"""

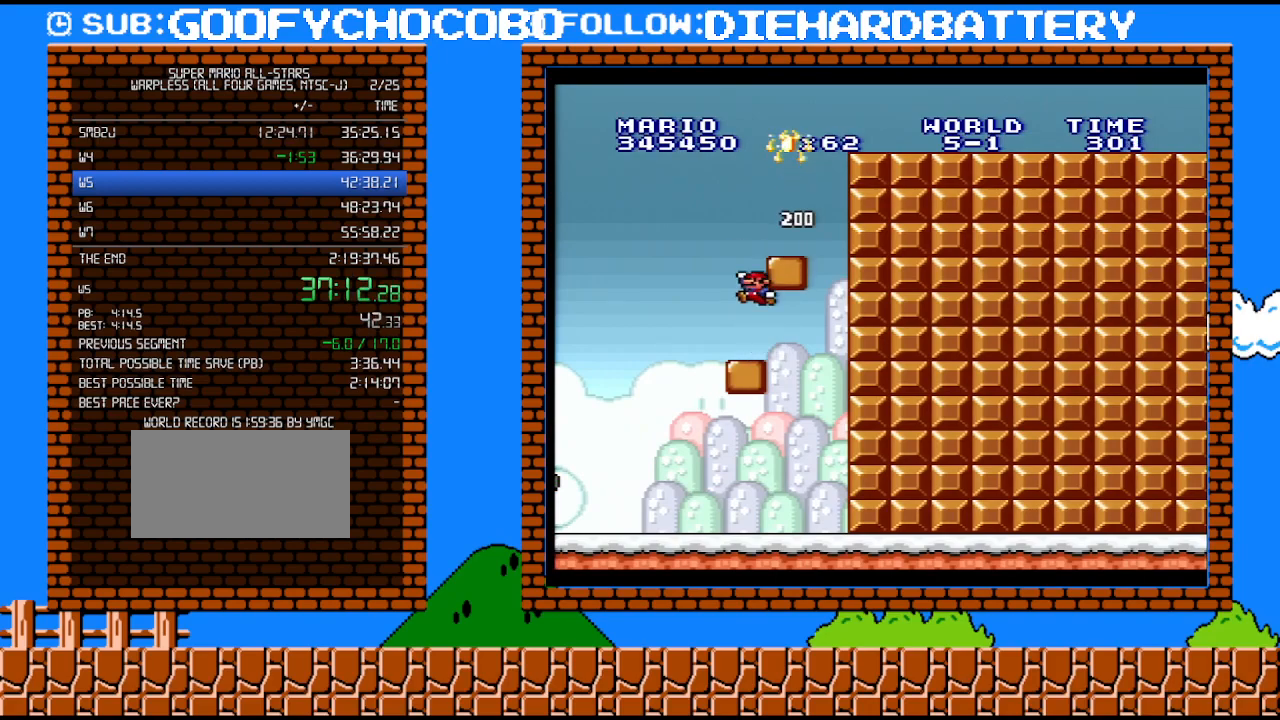
{"buttons": ["B", "Y", "DPAD_RIGHT"], "events": [[150, "Y", "down"], [183, "B", "up"], [433, "B", "down"]]}
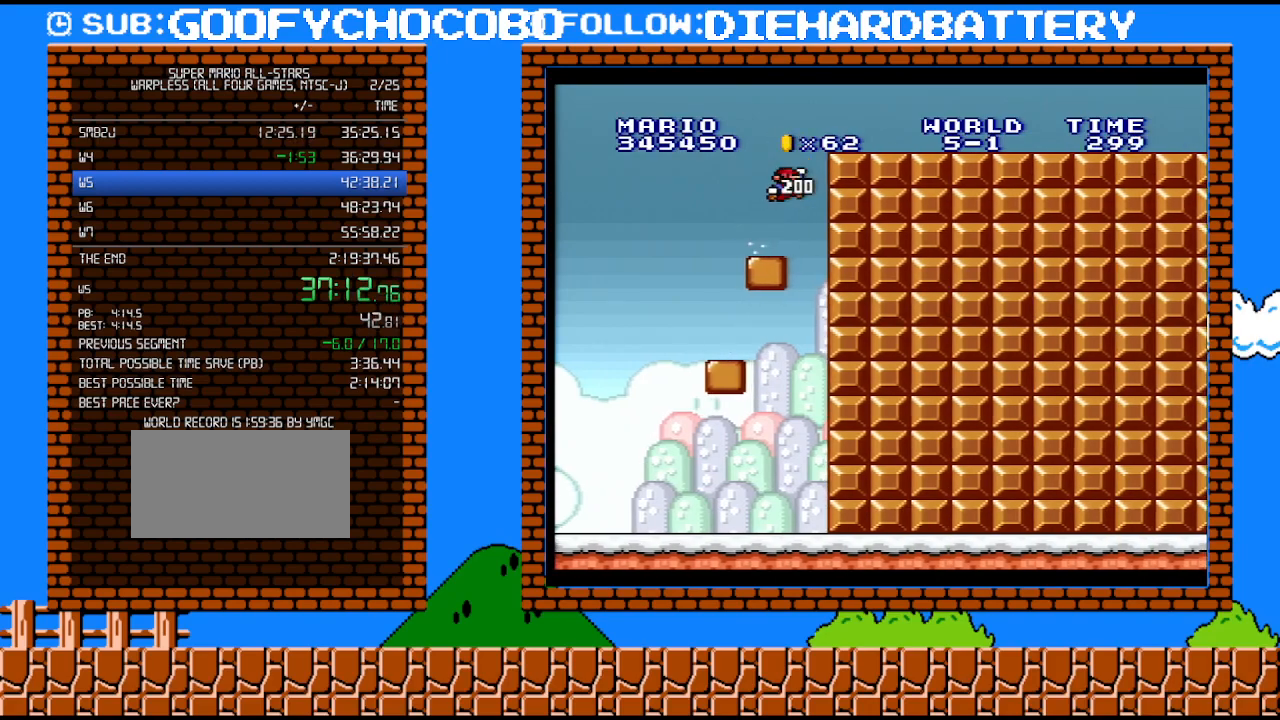
{"buttons": ["Y", "DPAD_RIGHT"], "events": [[183, "B", "up"]]}
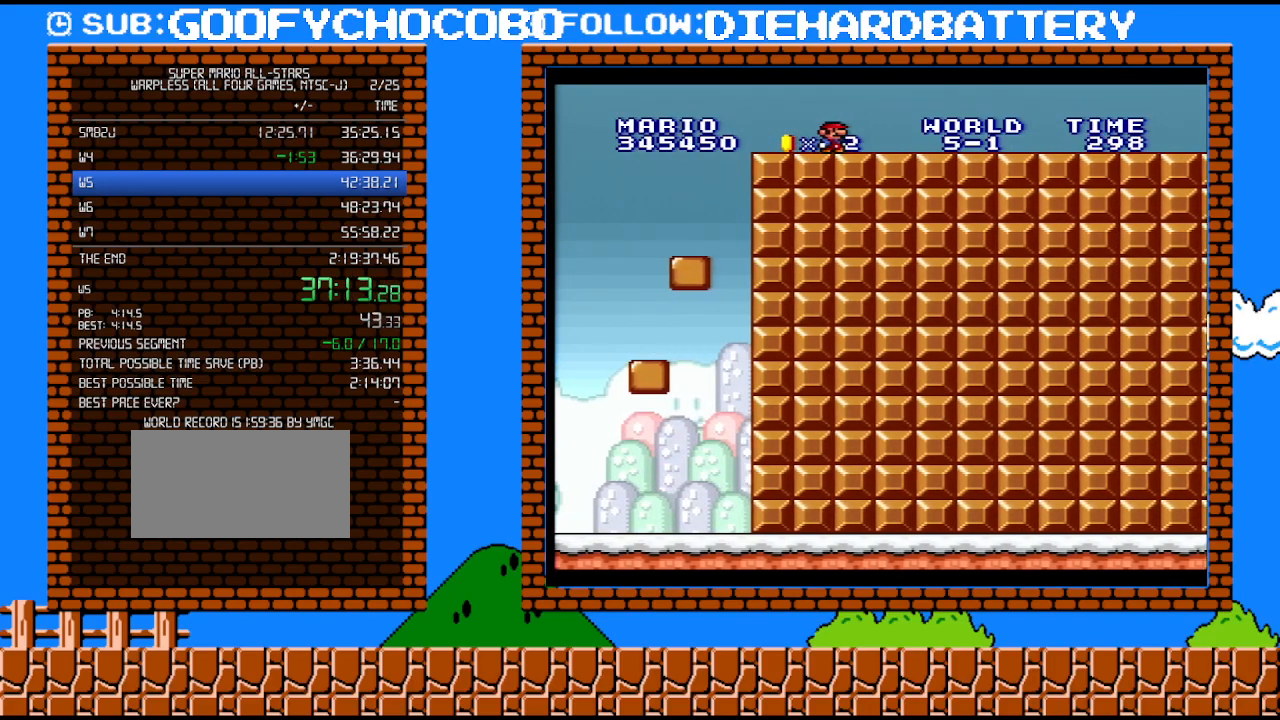
{"buttons": ["Y", "DPAD_RIGHT"], "events": []}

"""

TASK GOAL: Word for word, repeat all the data, but not its images.

PROBLEM SOLUTION:
{"buttons": ["B", "Y", "DPAD_RIGHT"], "events": [[150, "Y", "down"], [183, "B", "up"], [433, "B", "down"]]}
{"buttons": ["Y", "DPAD_RIGHT"], "events": [[183, "B", "up"]]}
{"buttons": ["Y", "DPAD_RIGHT"], "events": []}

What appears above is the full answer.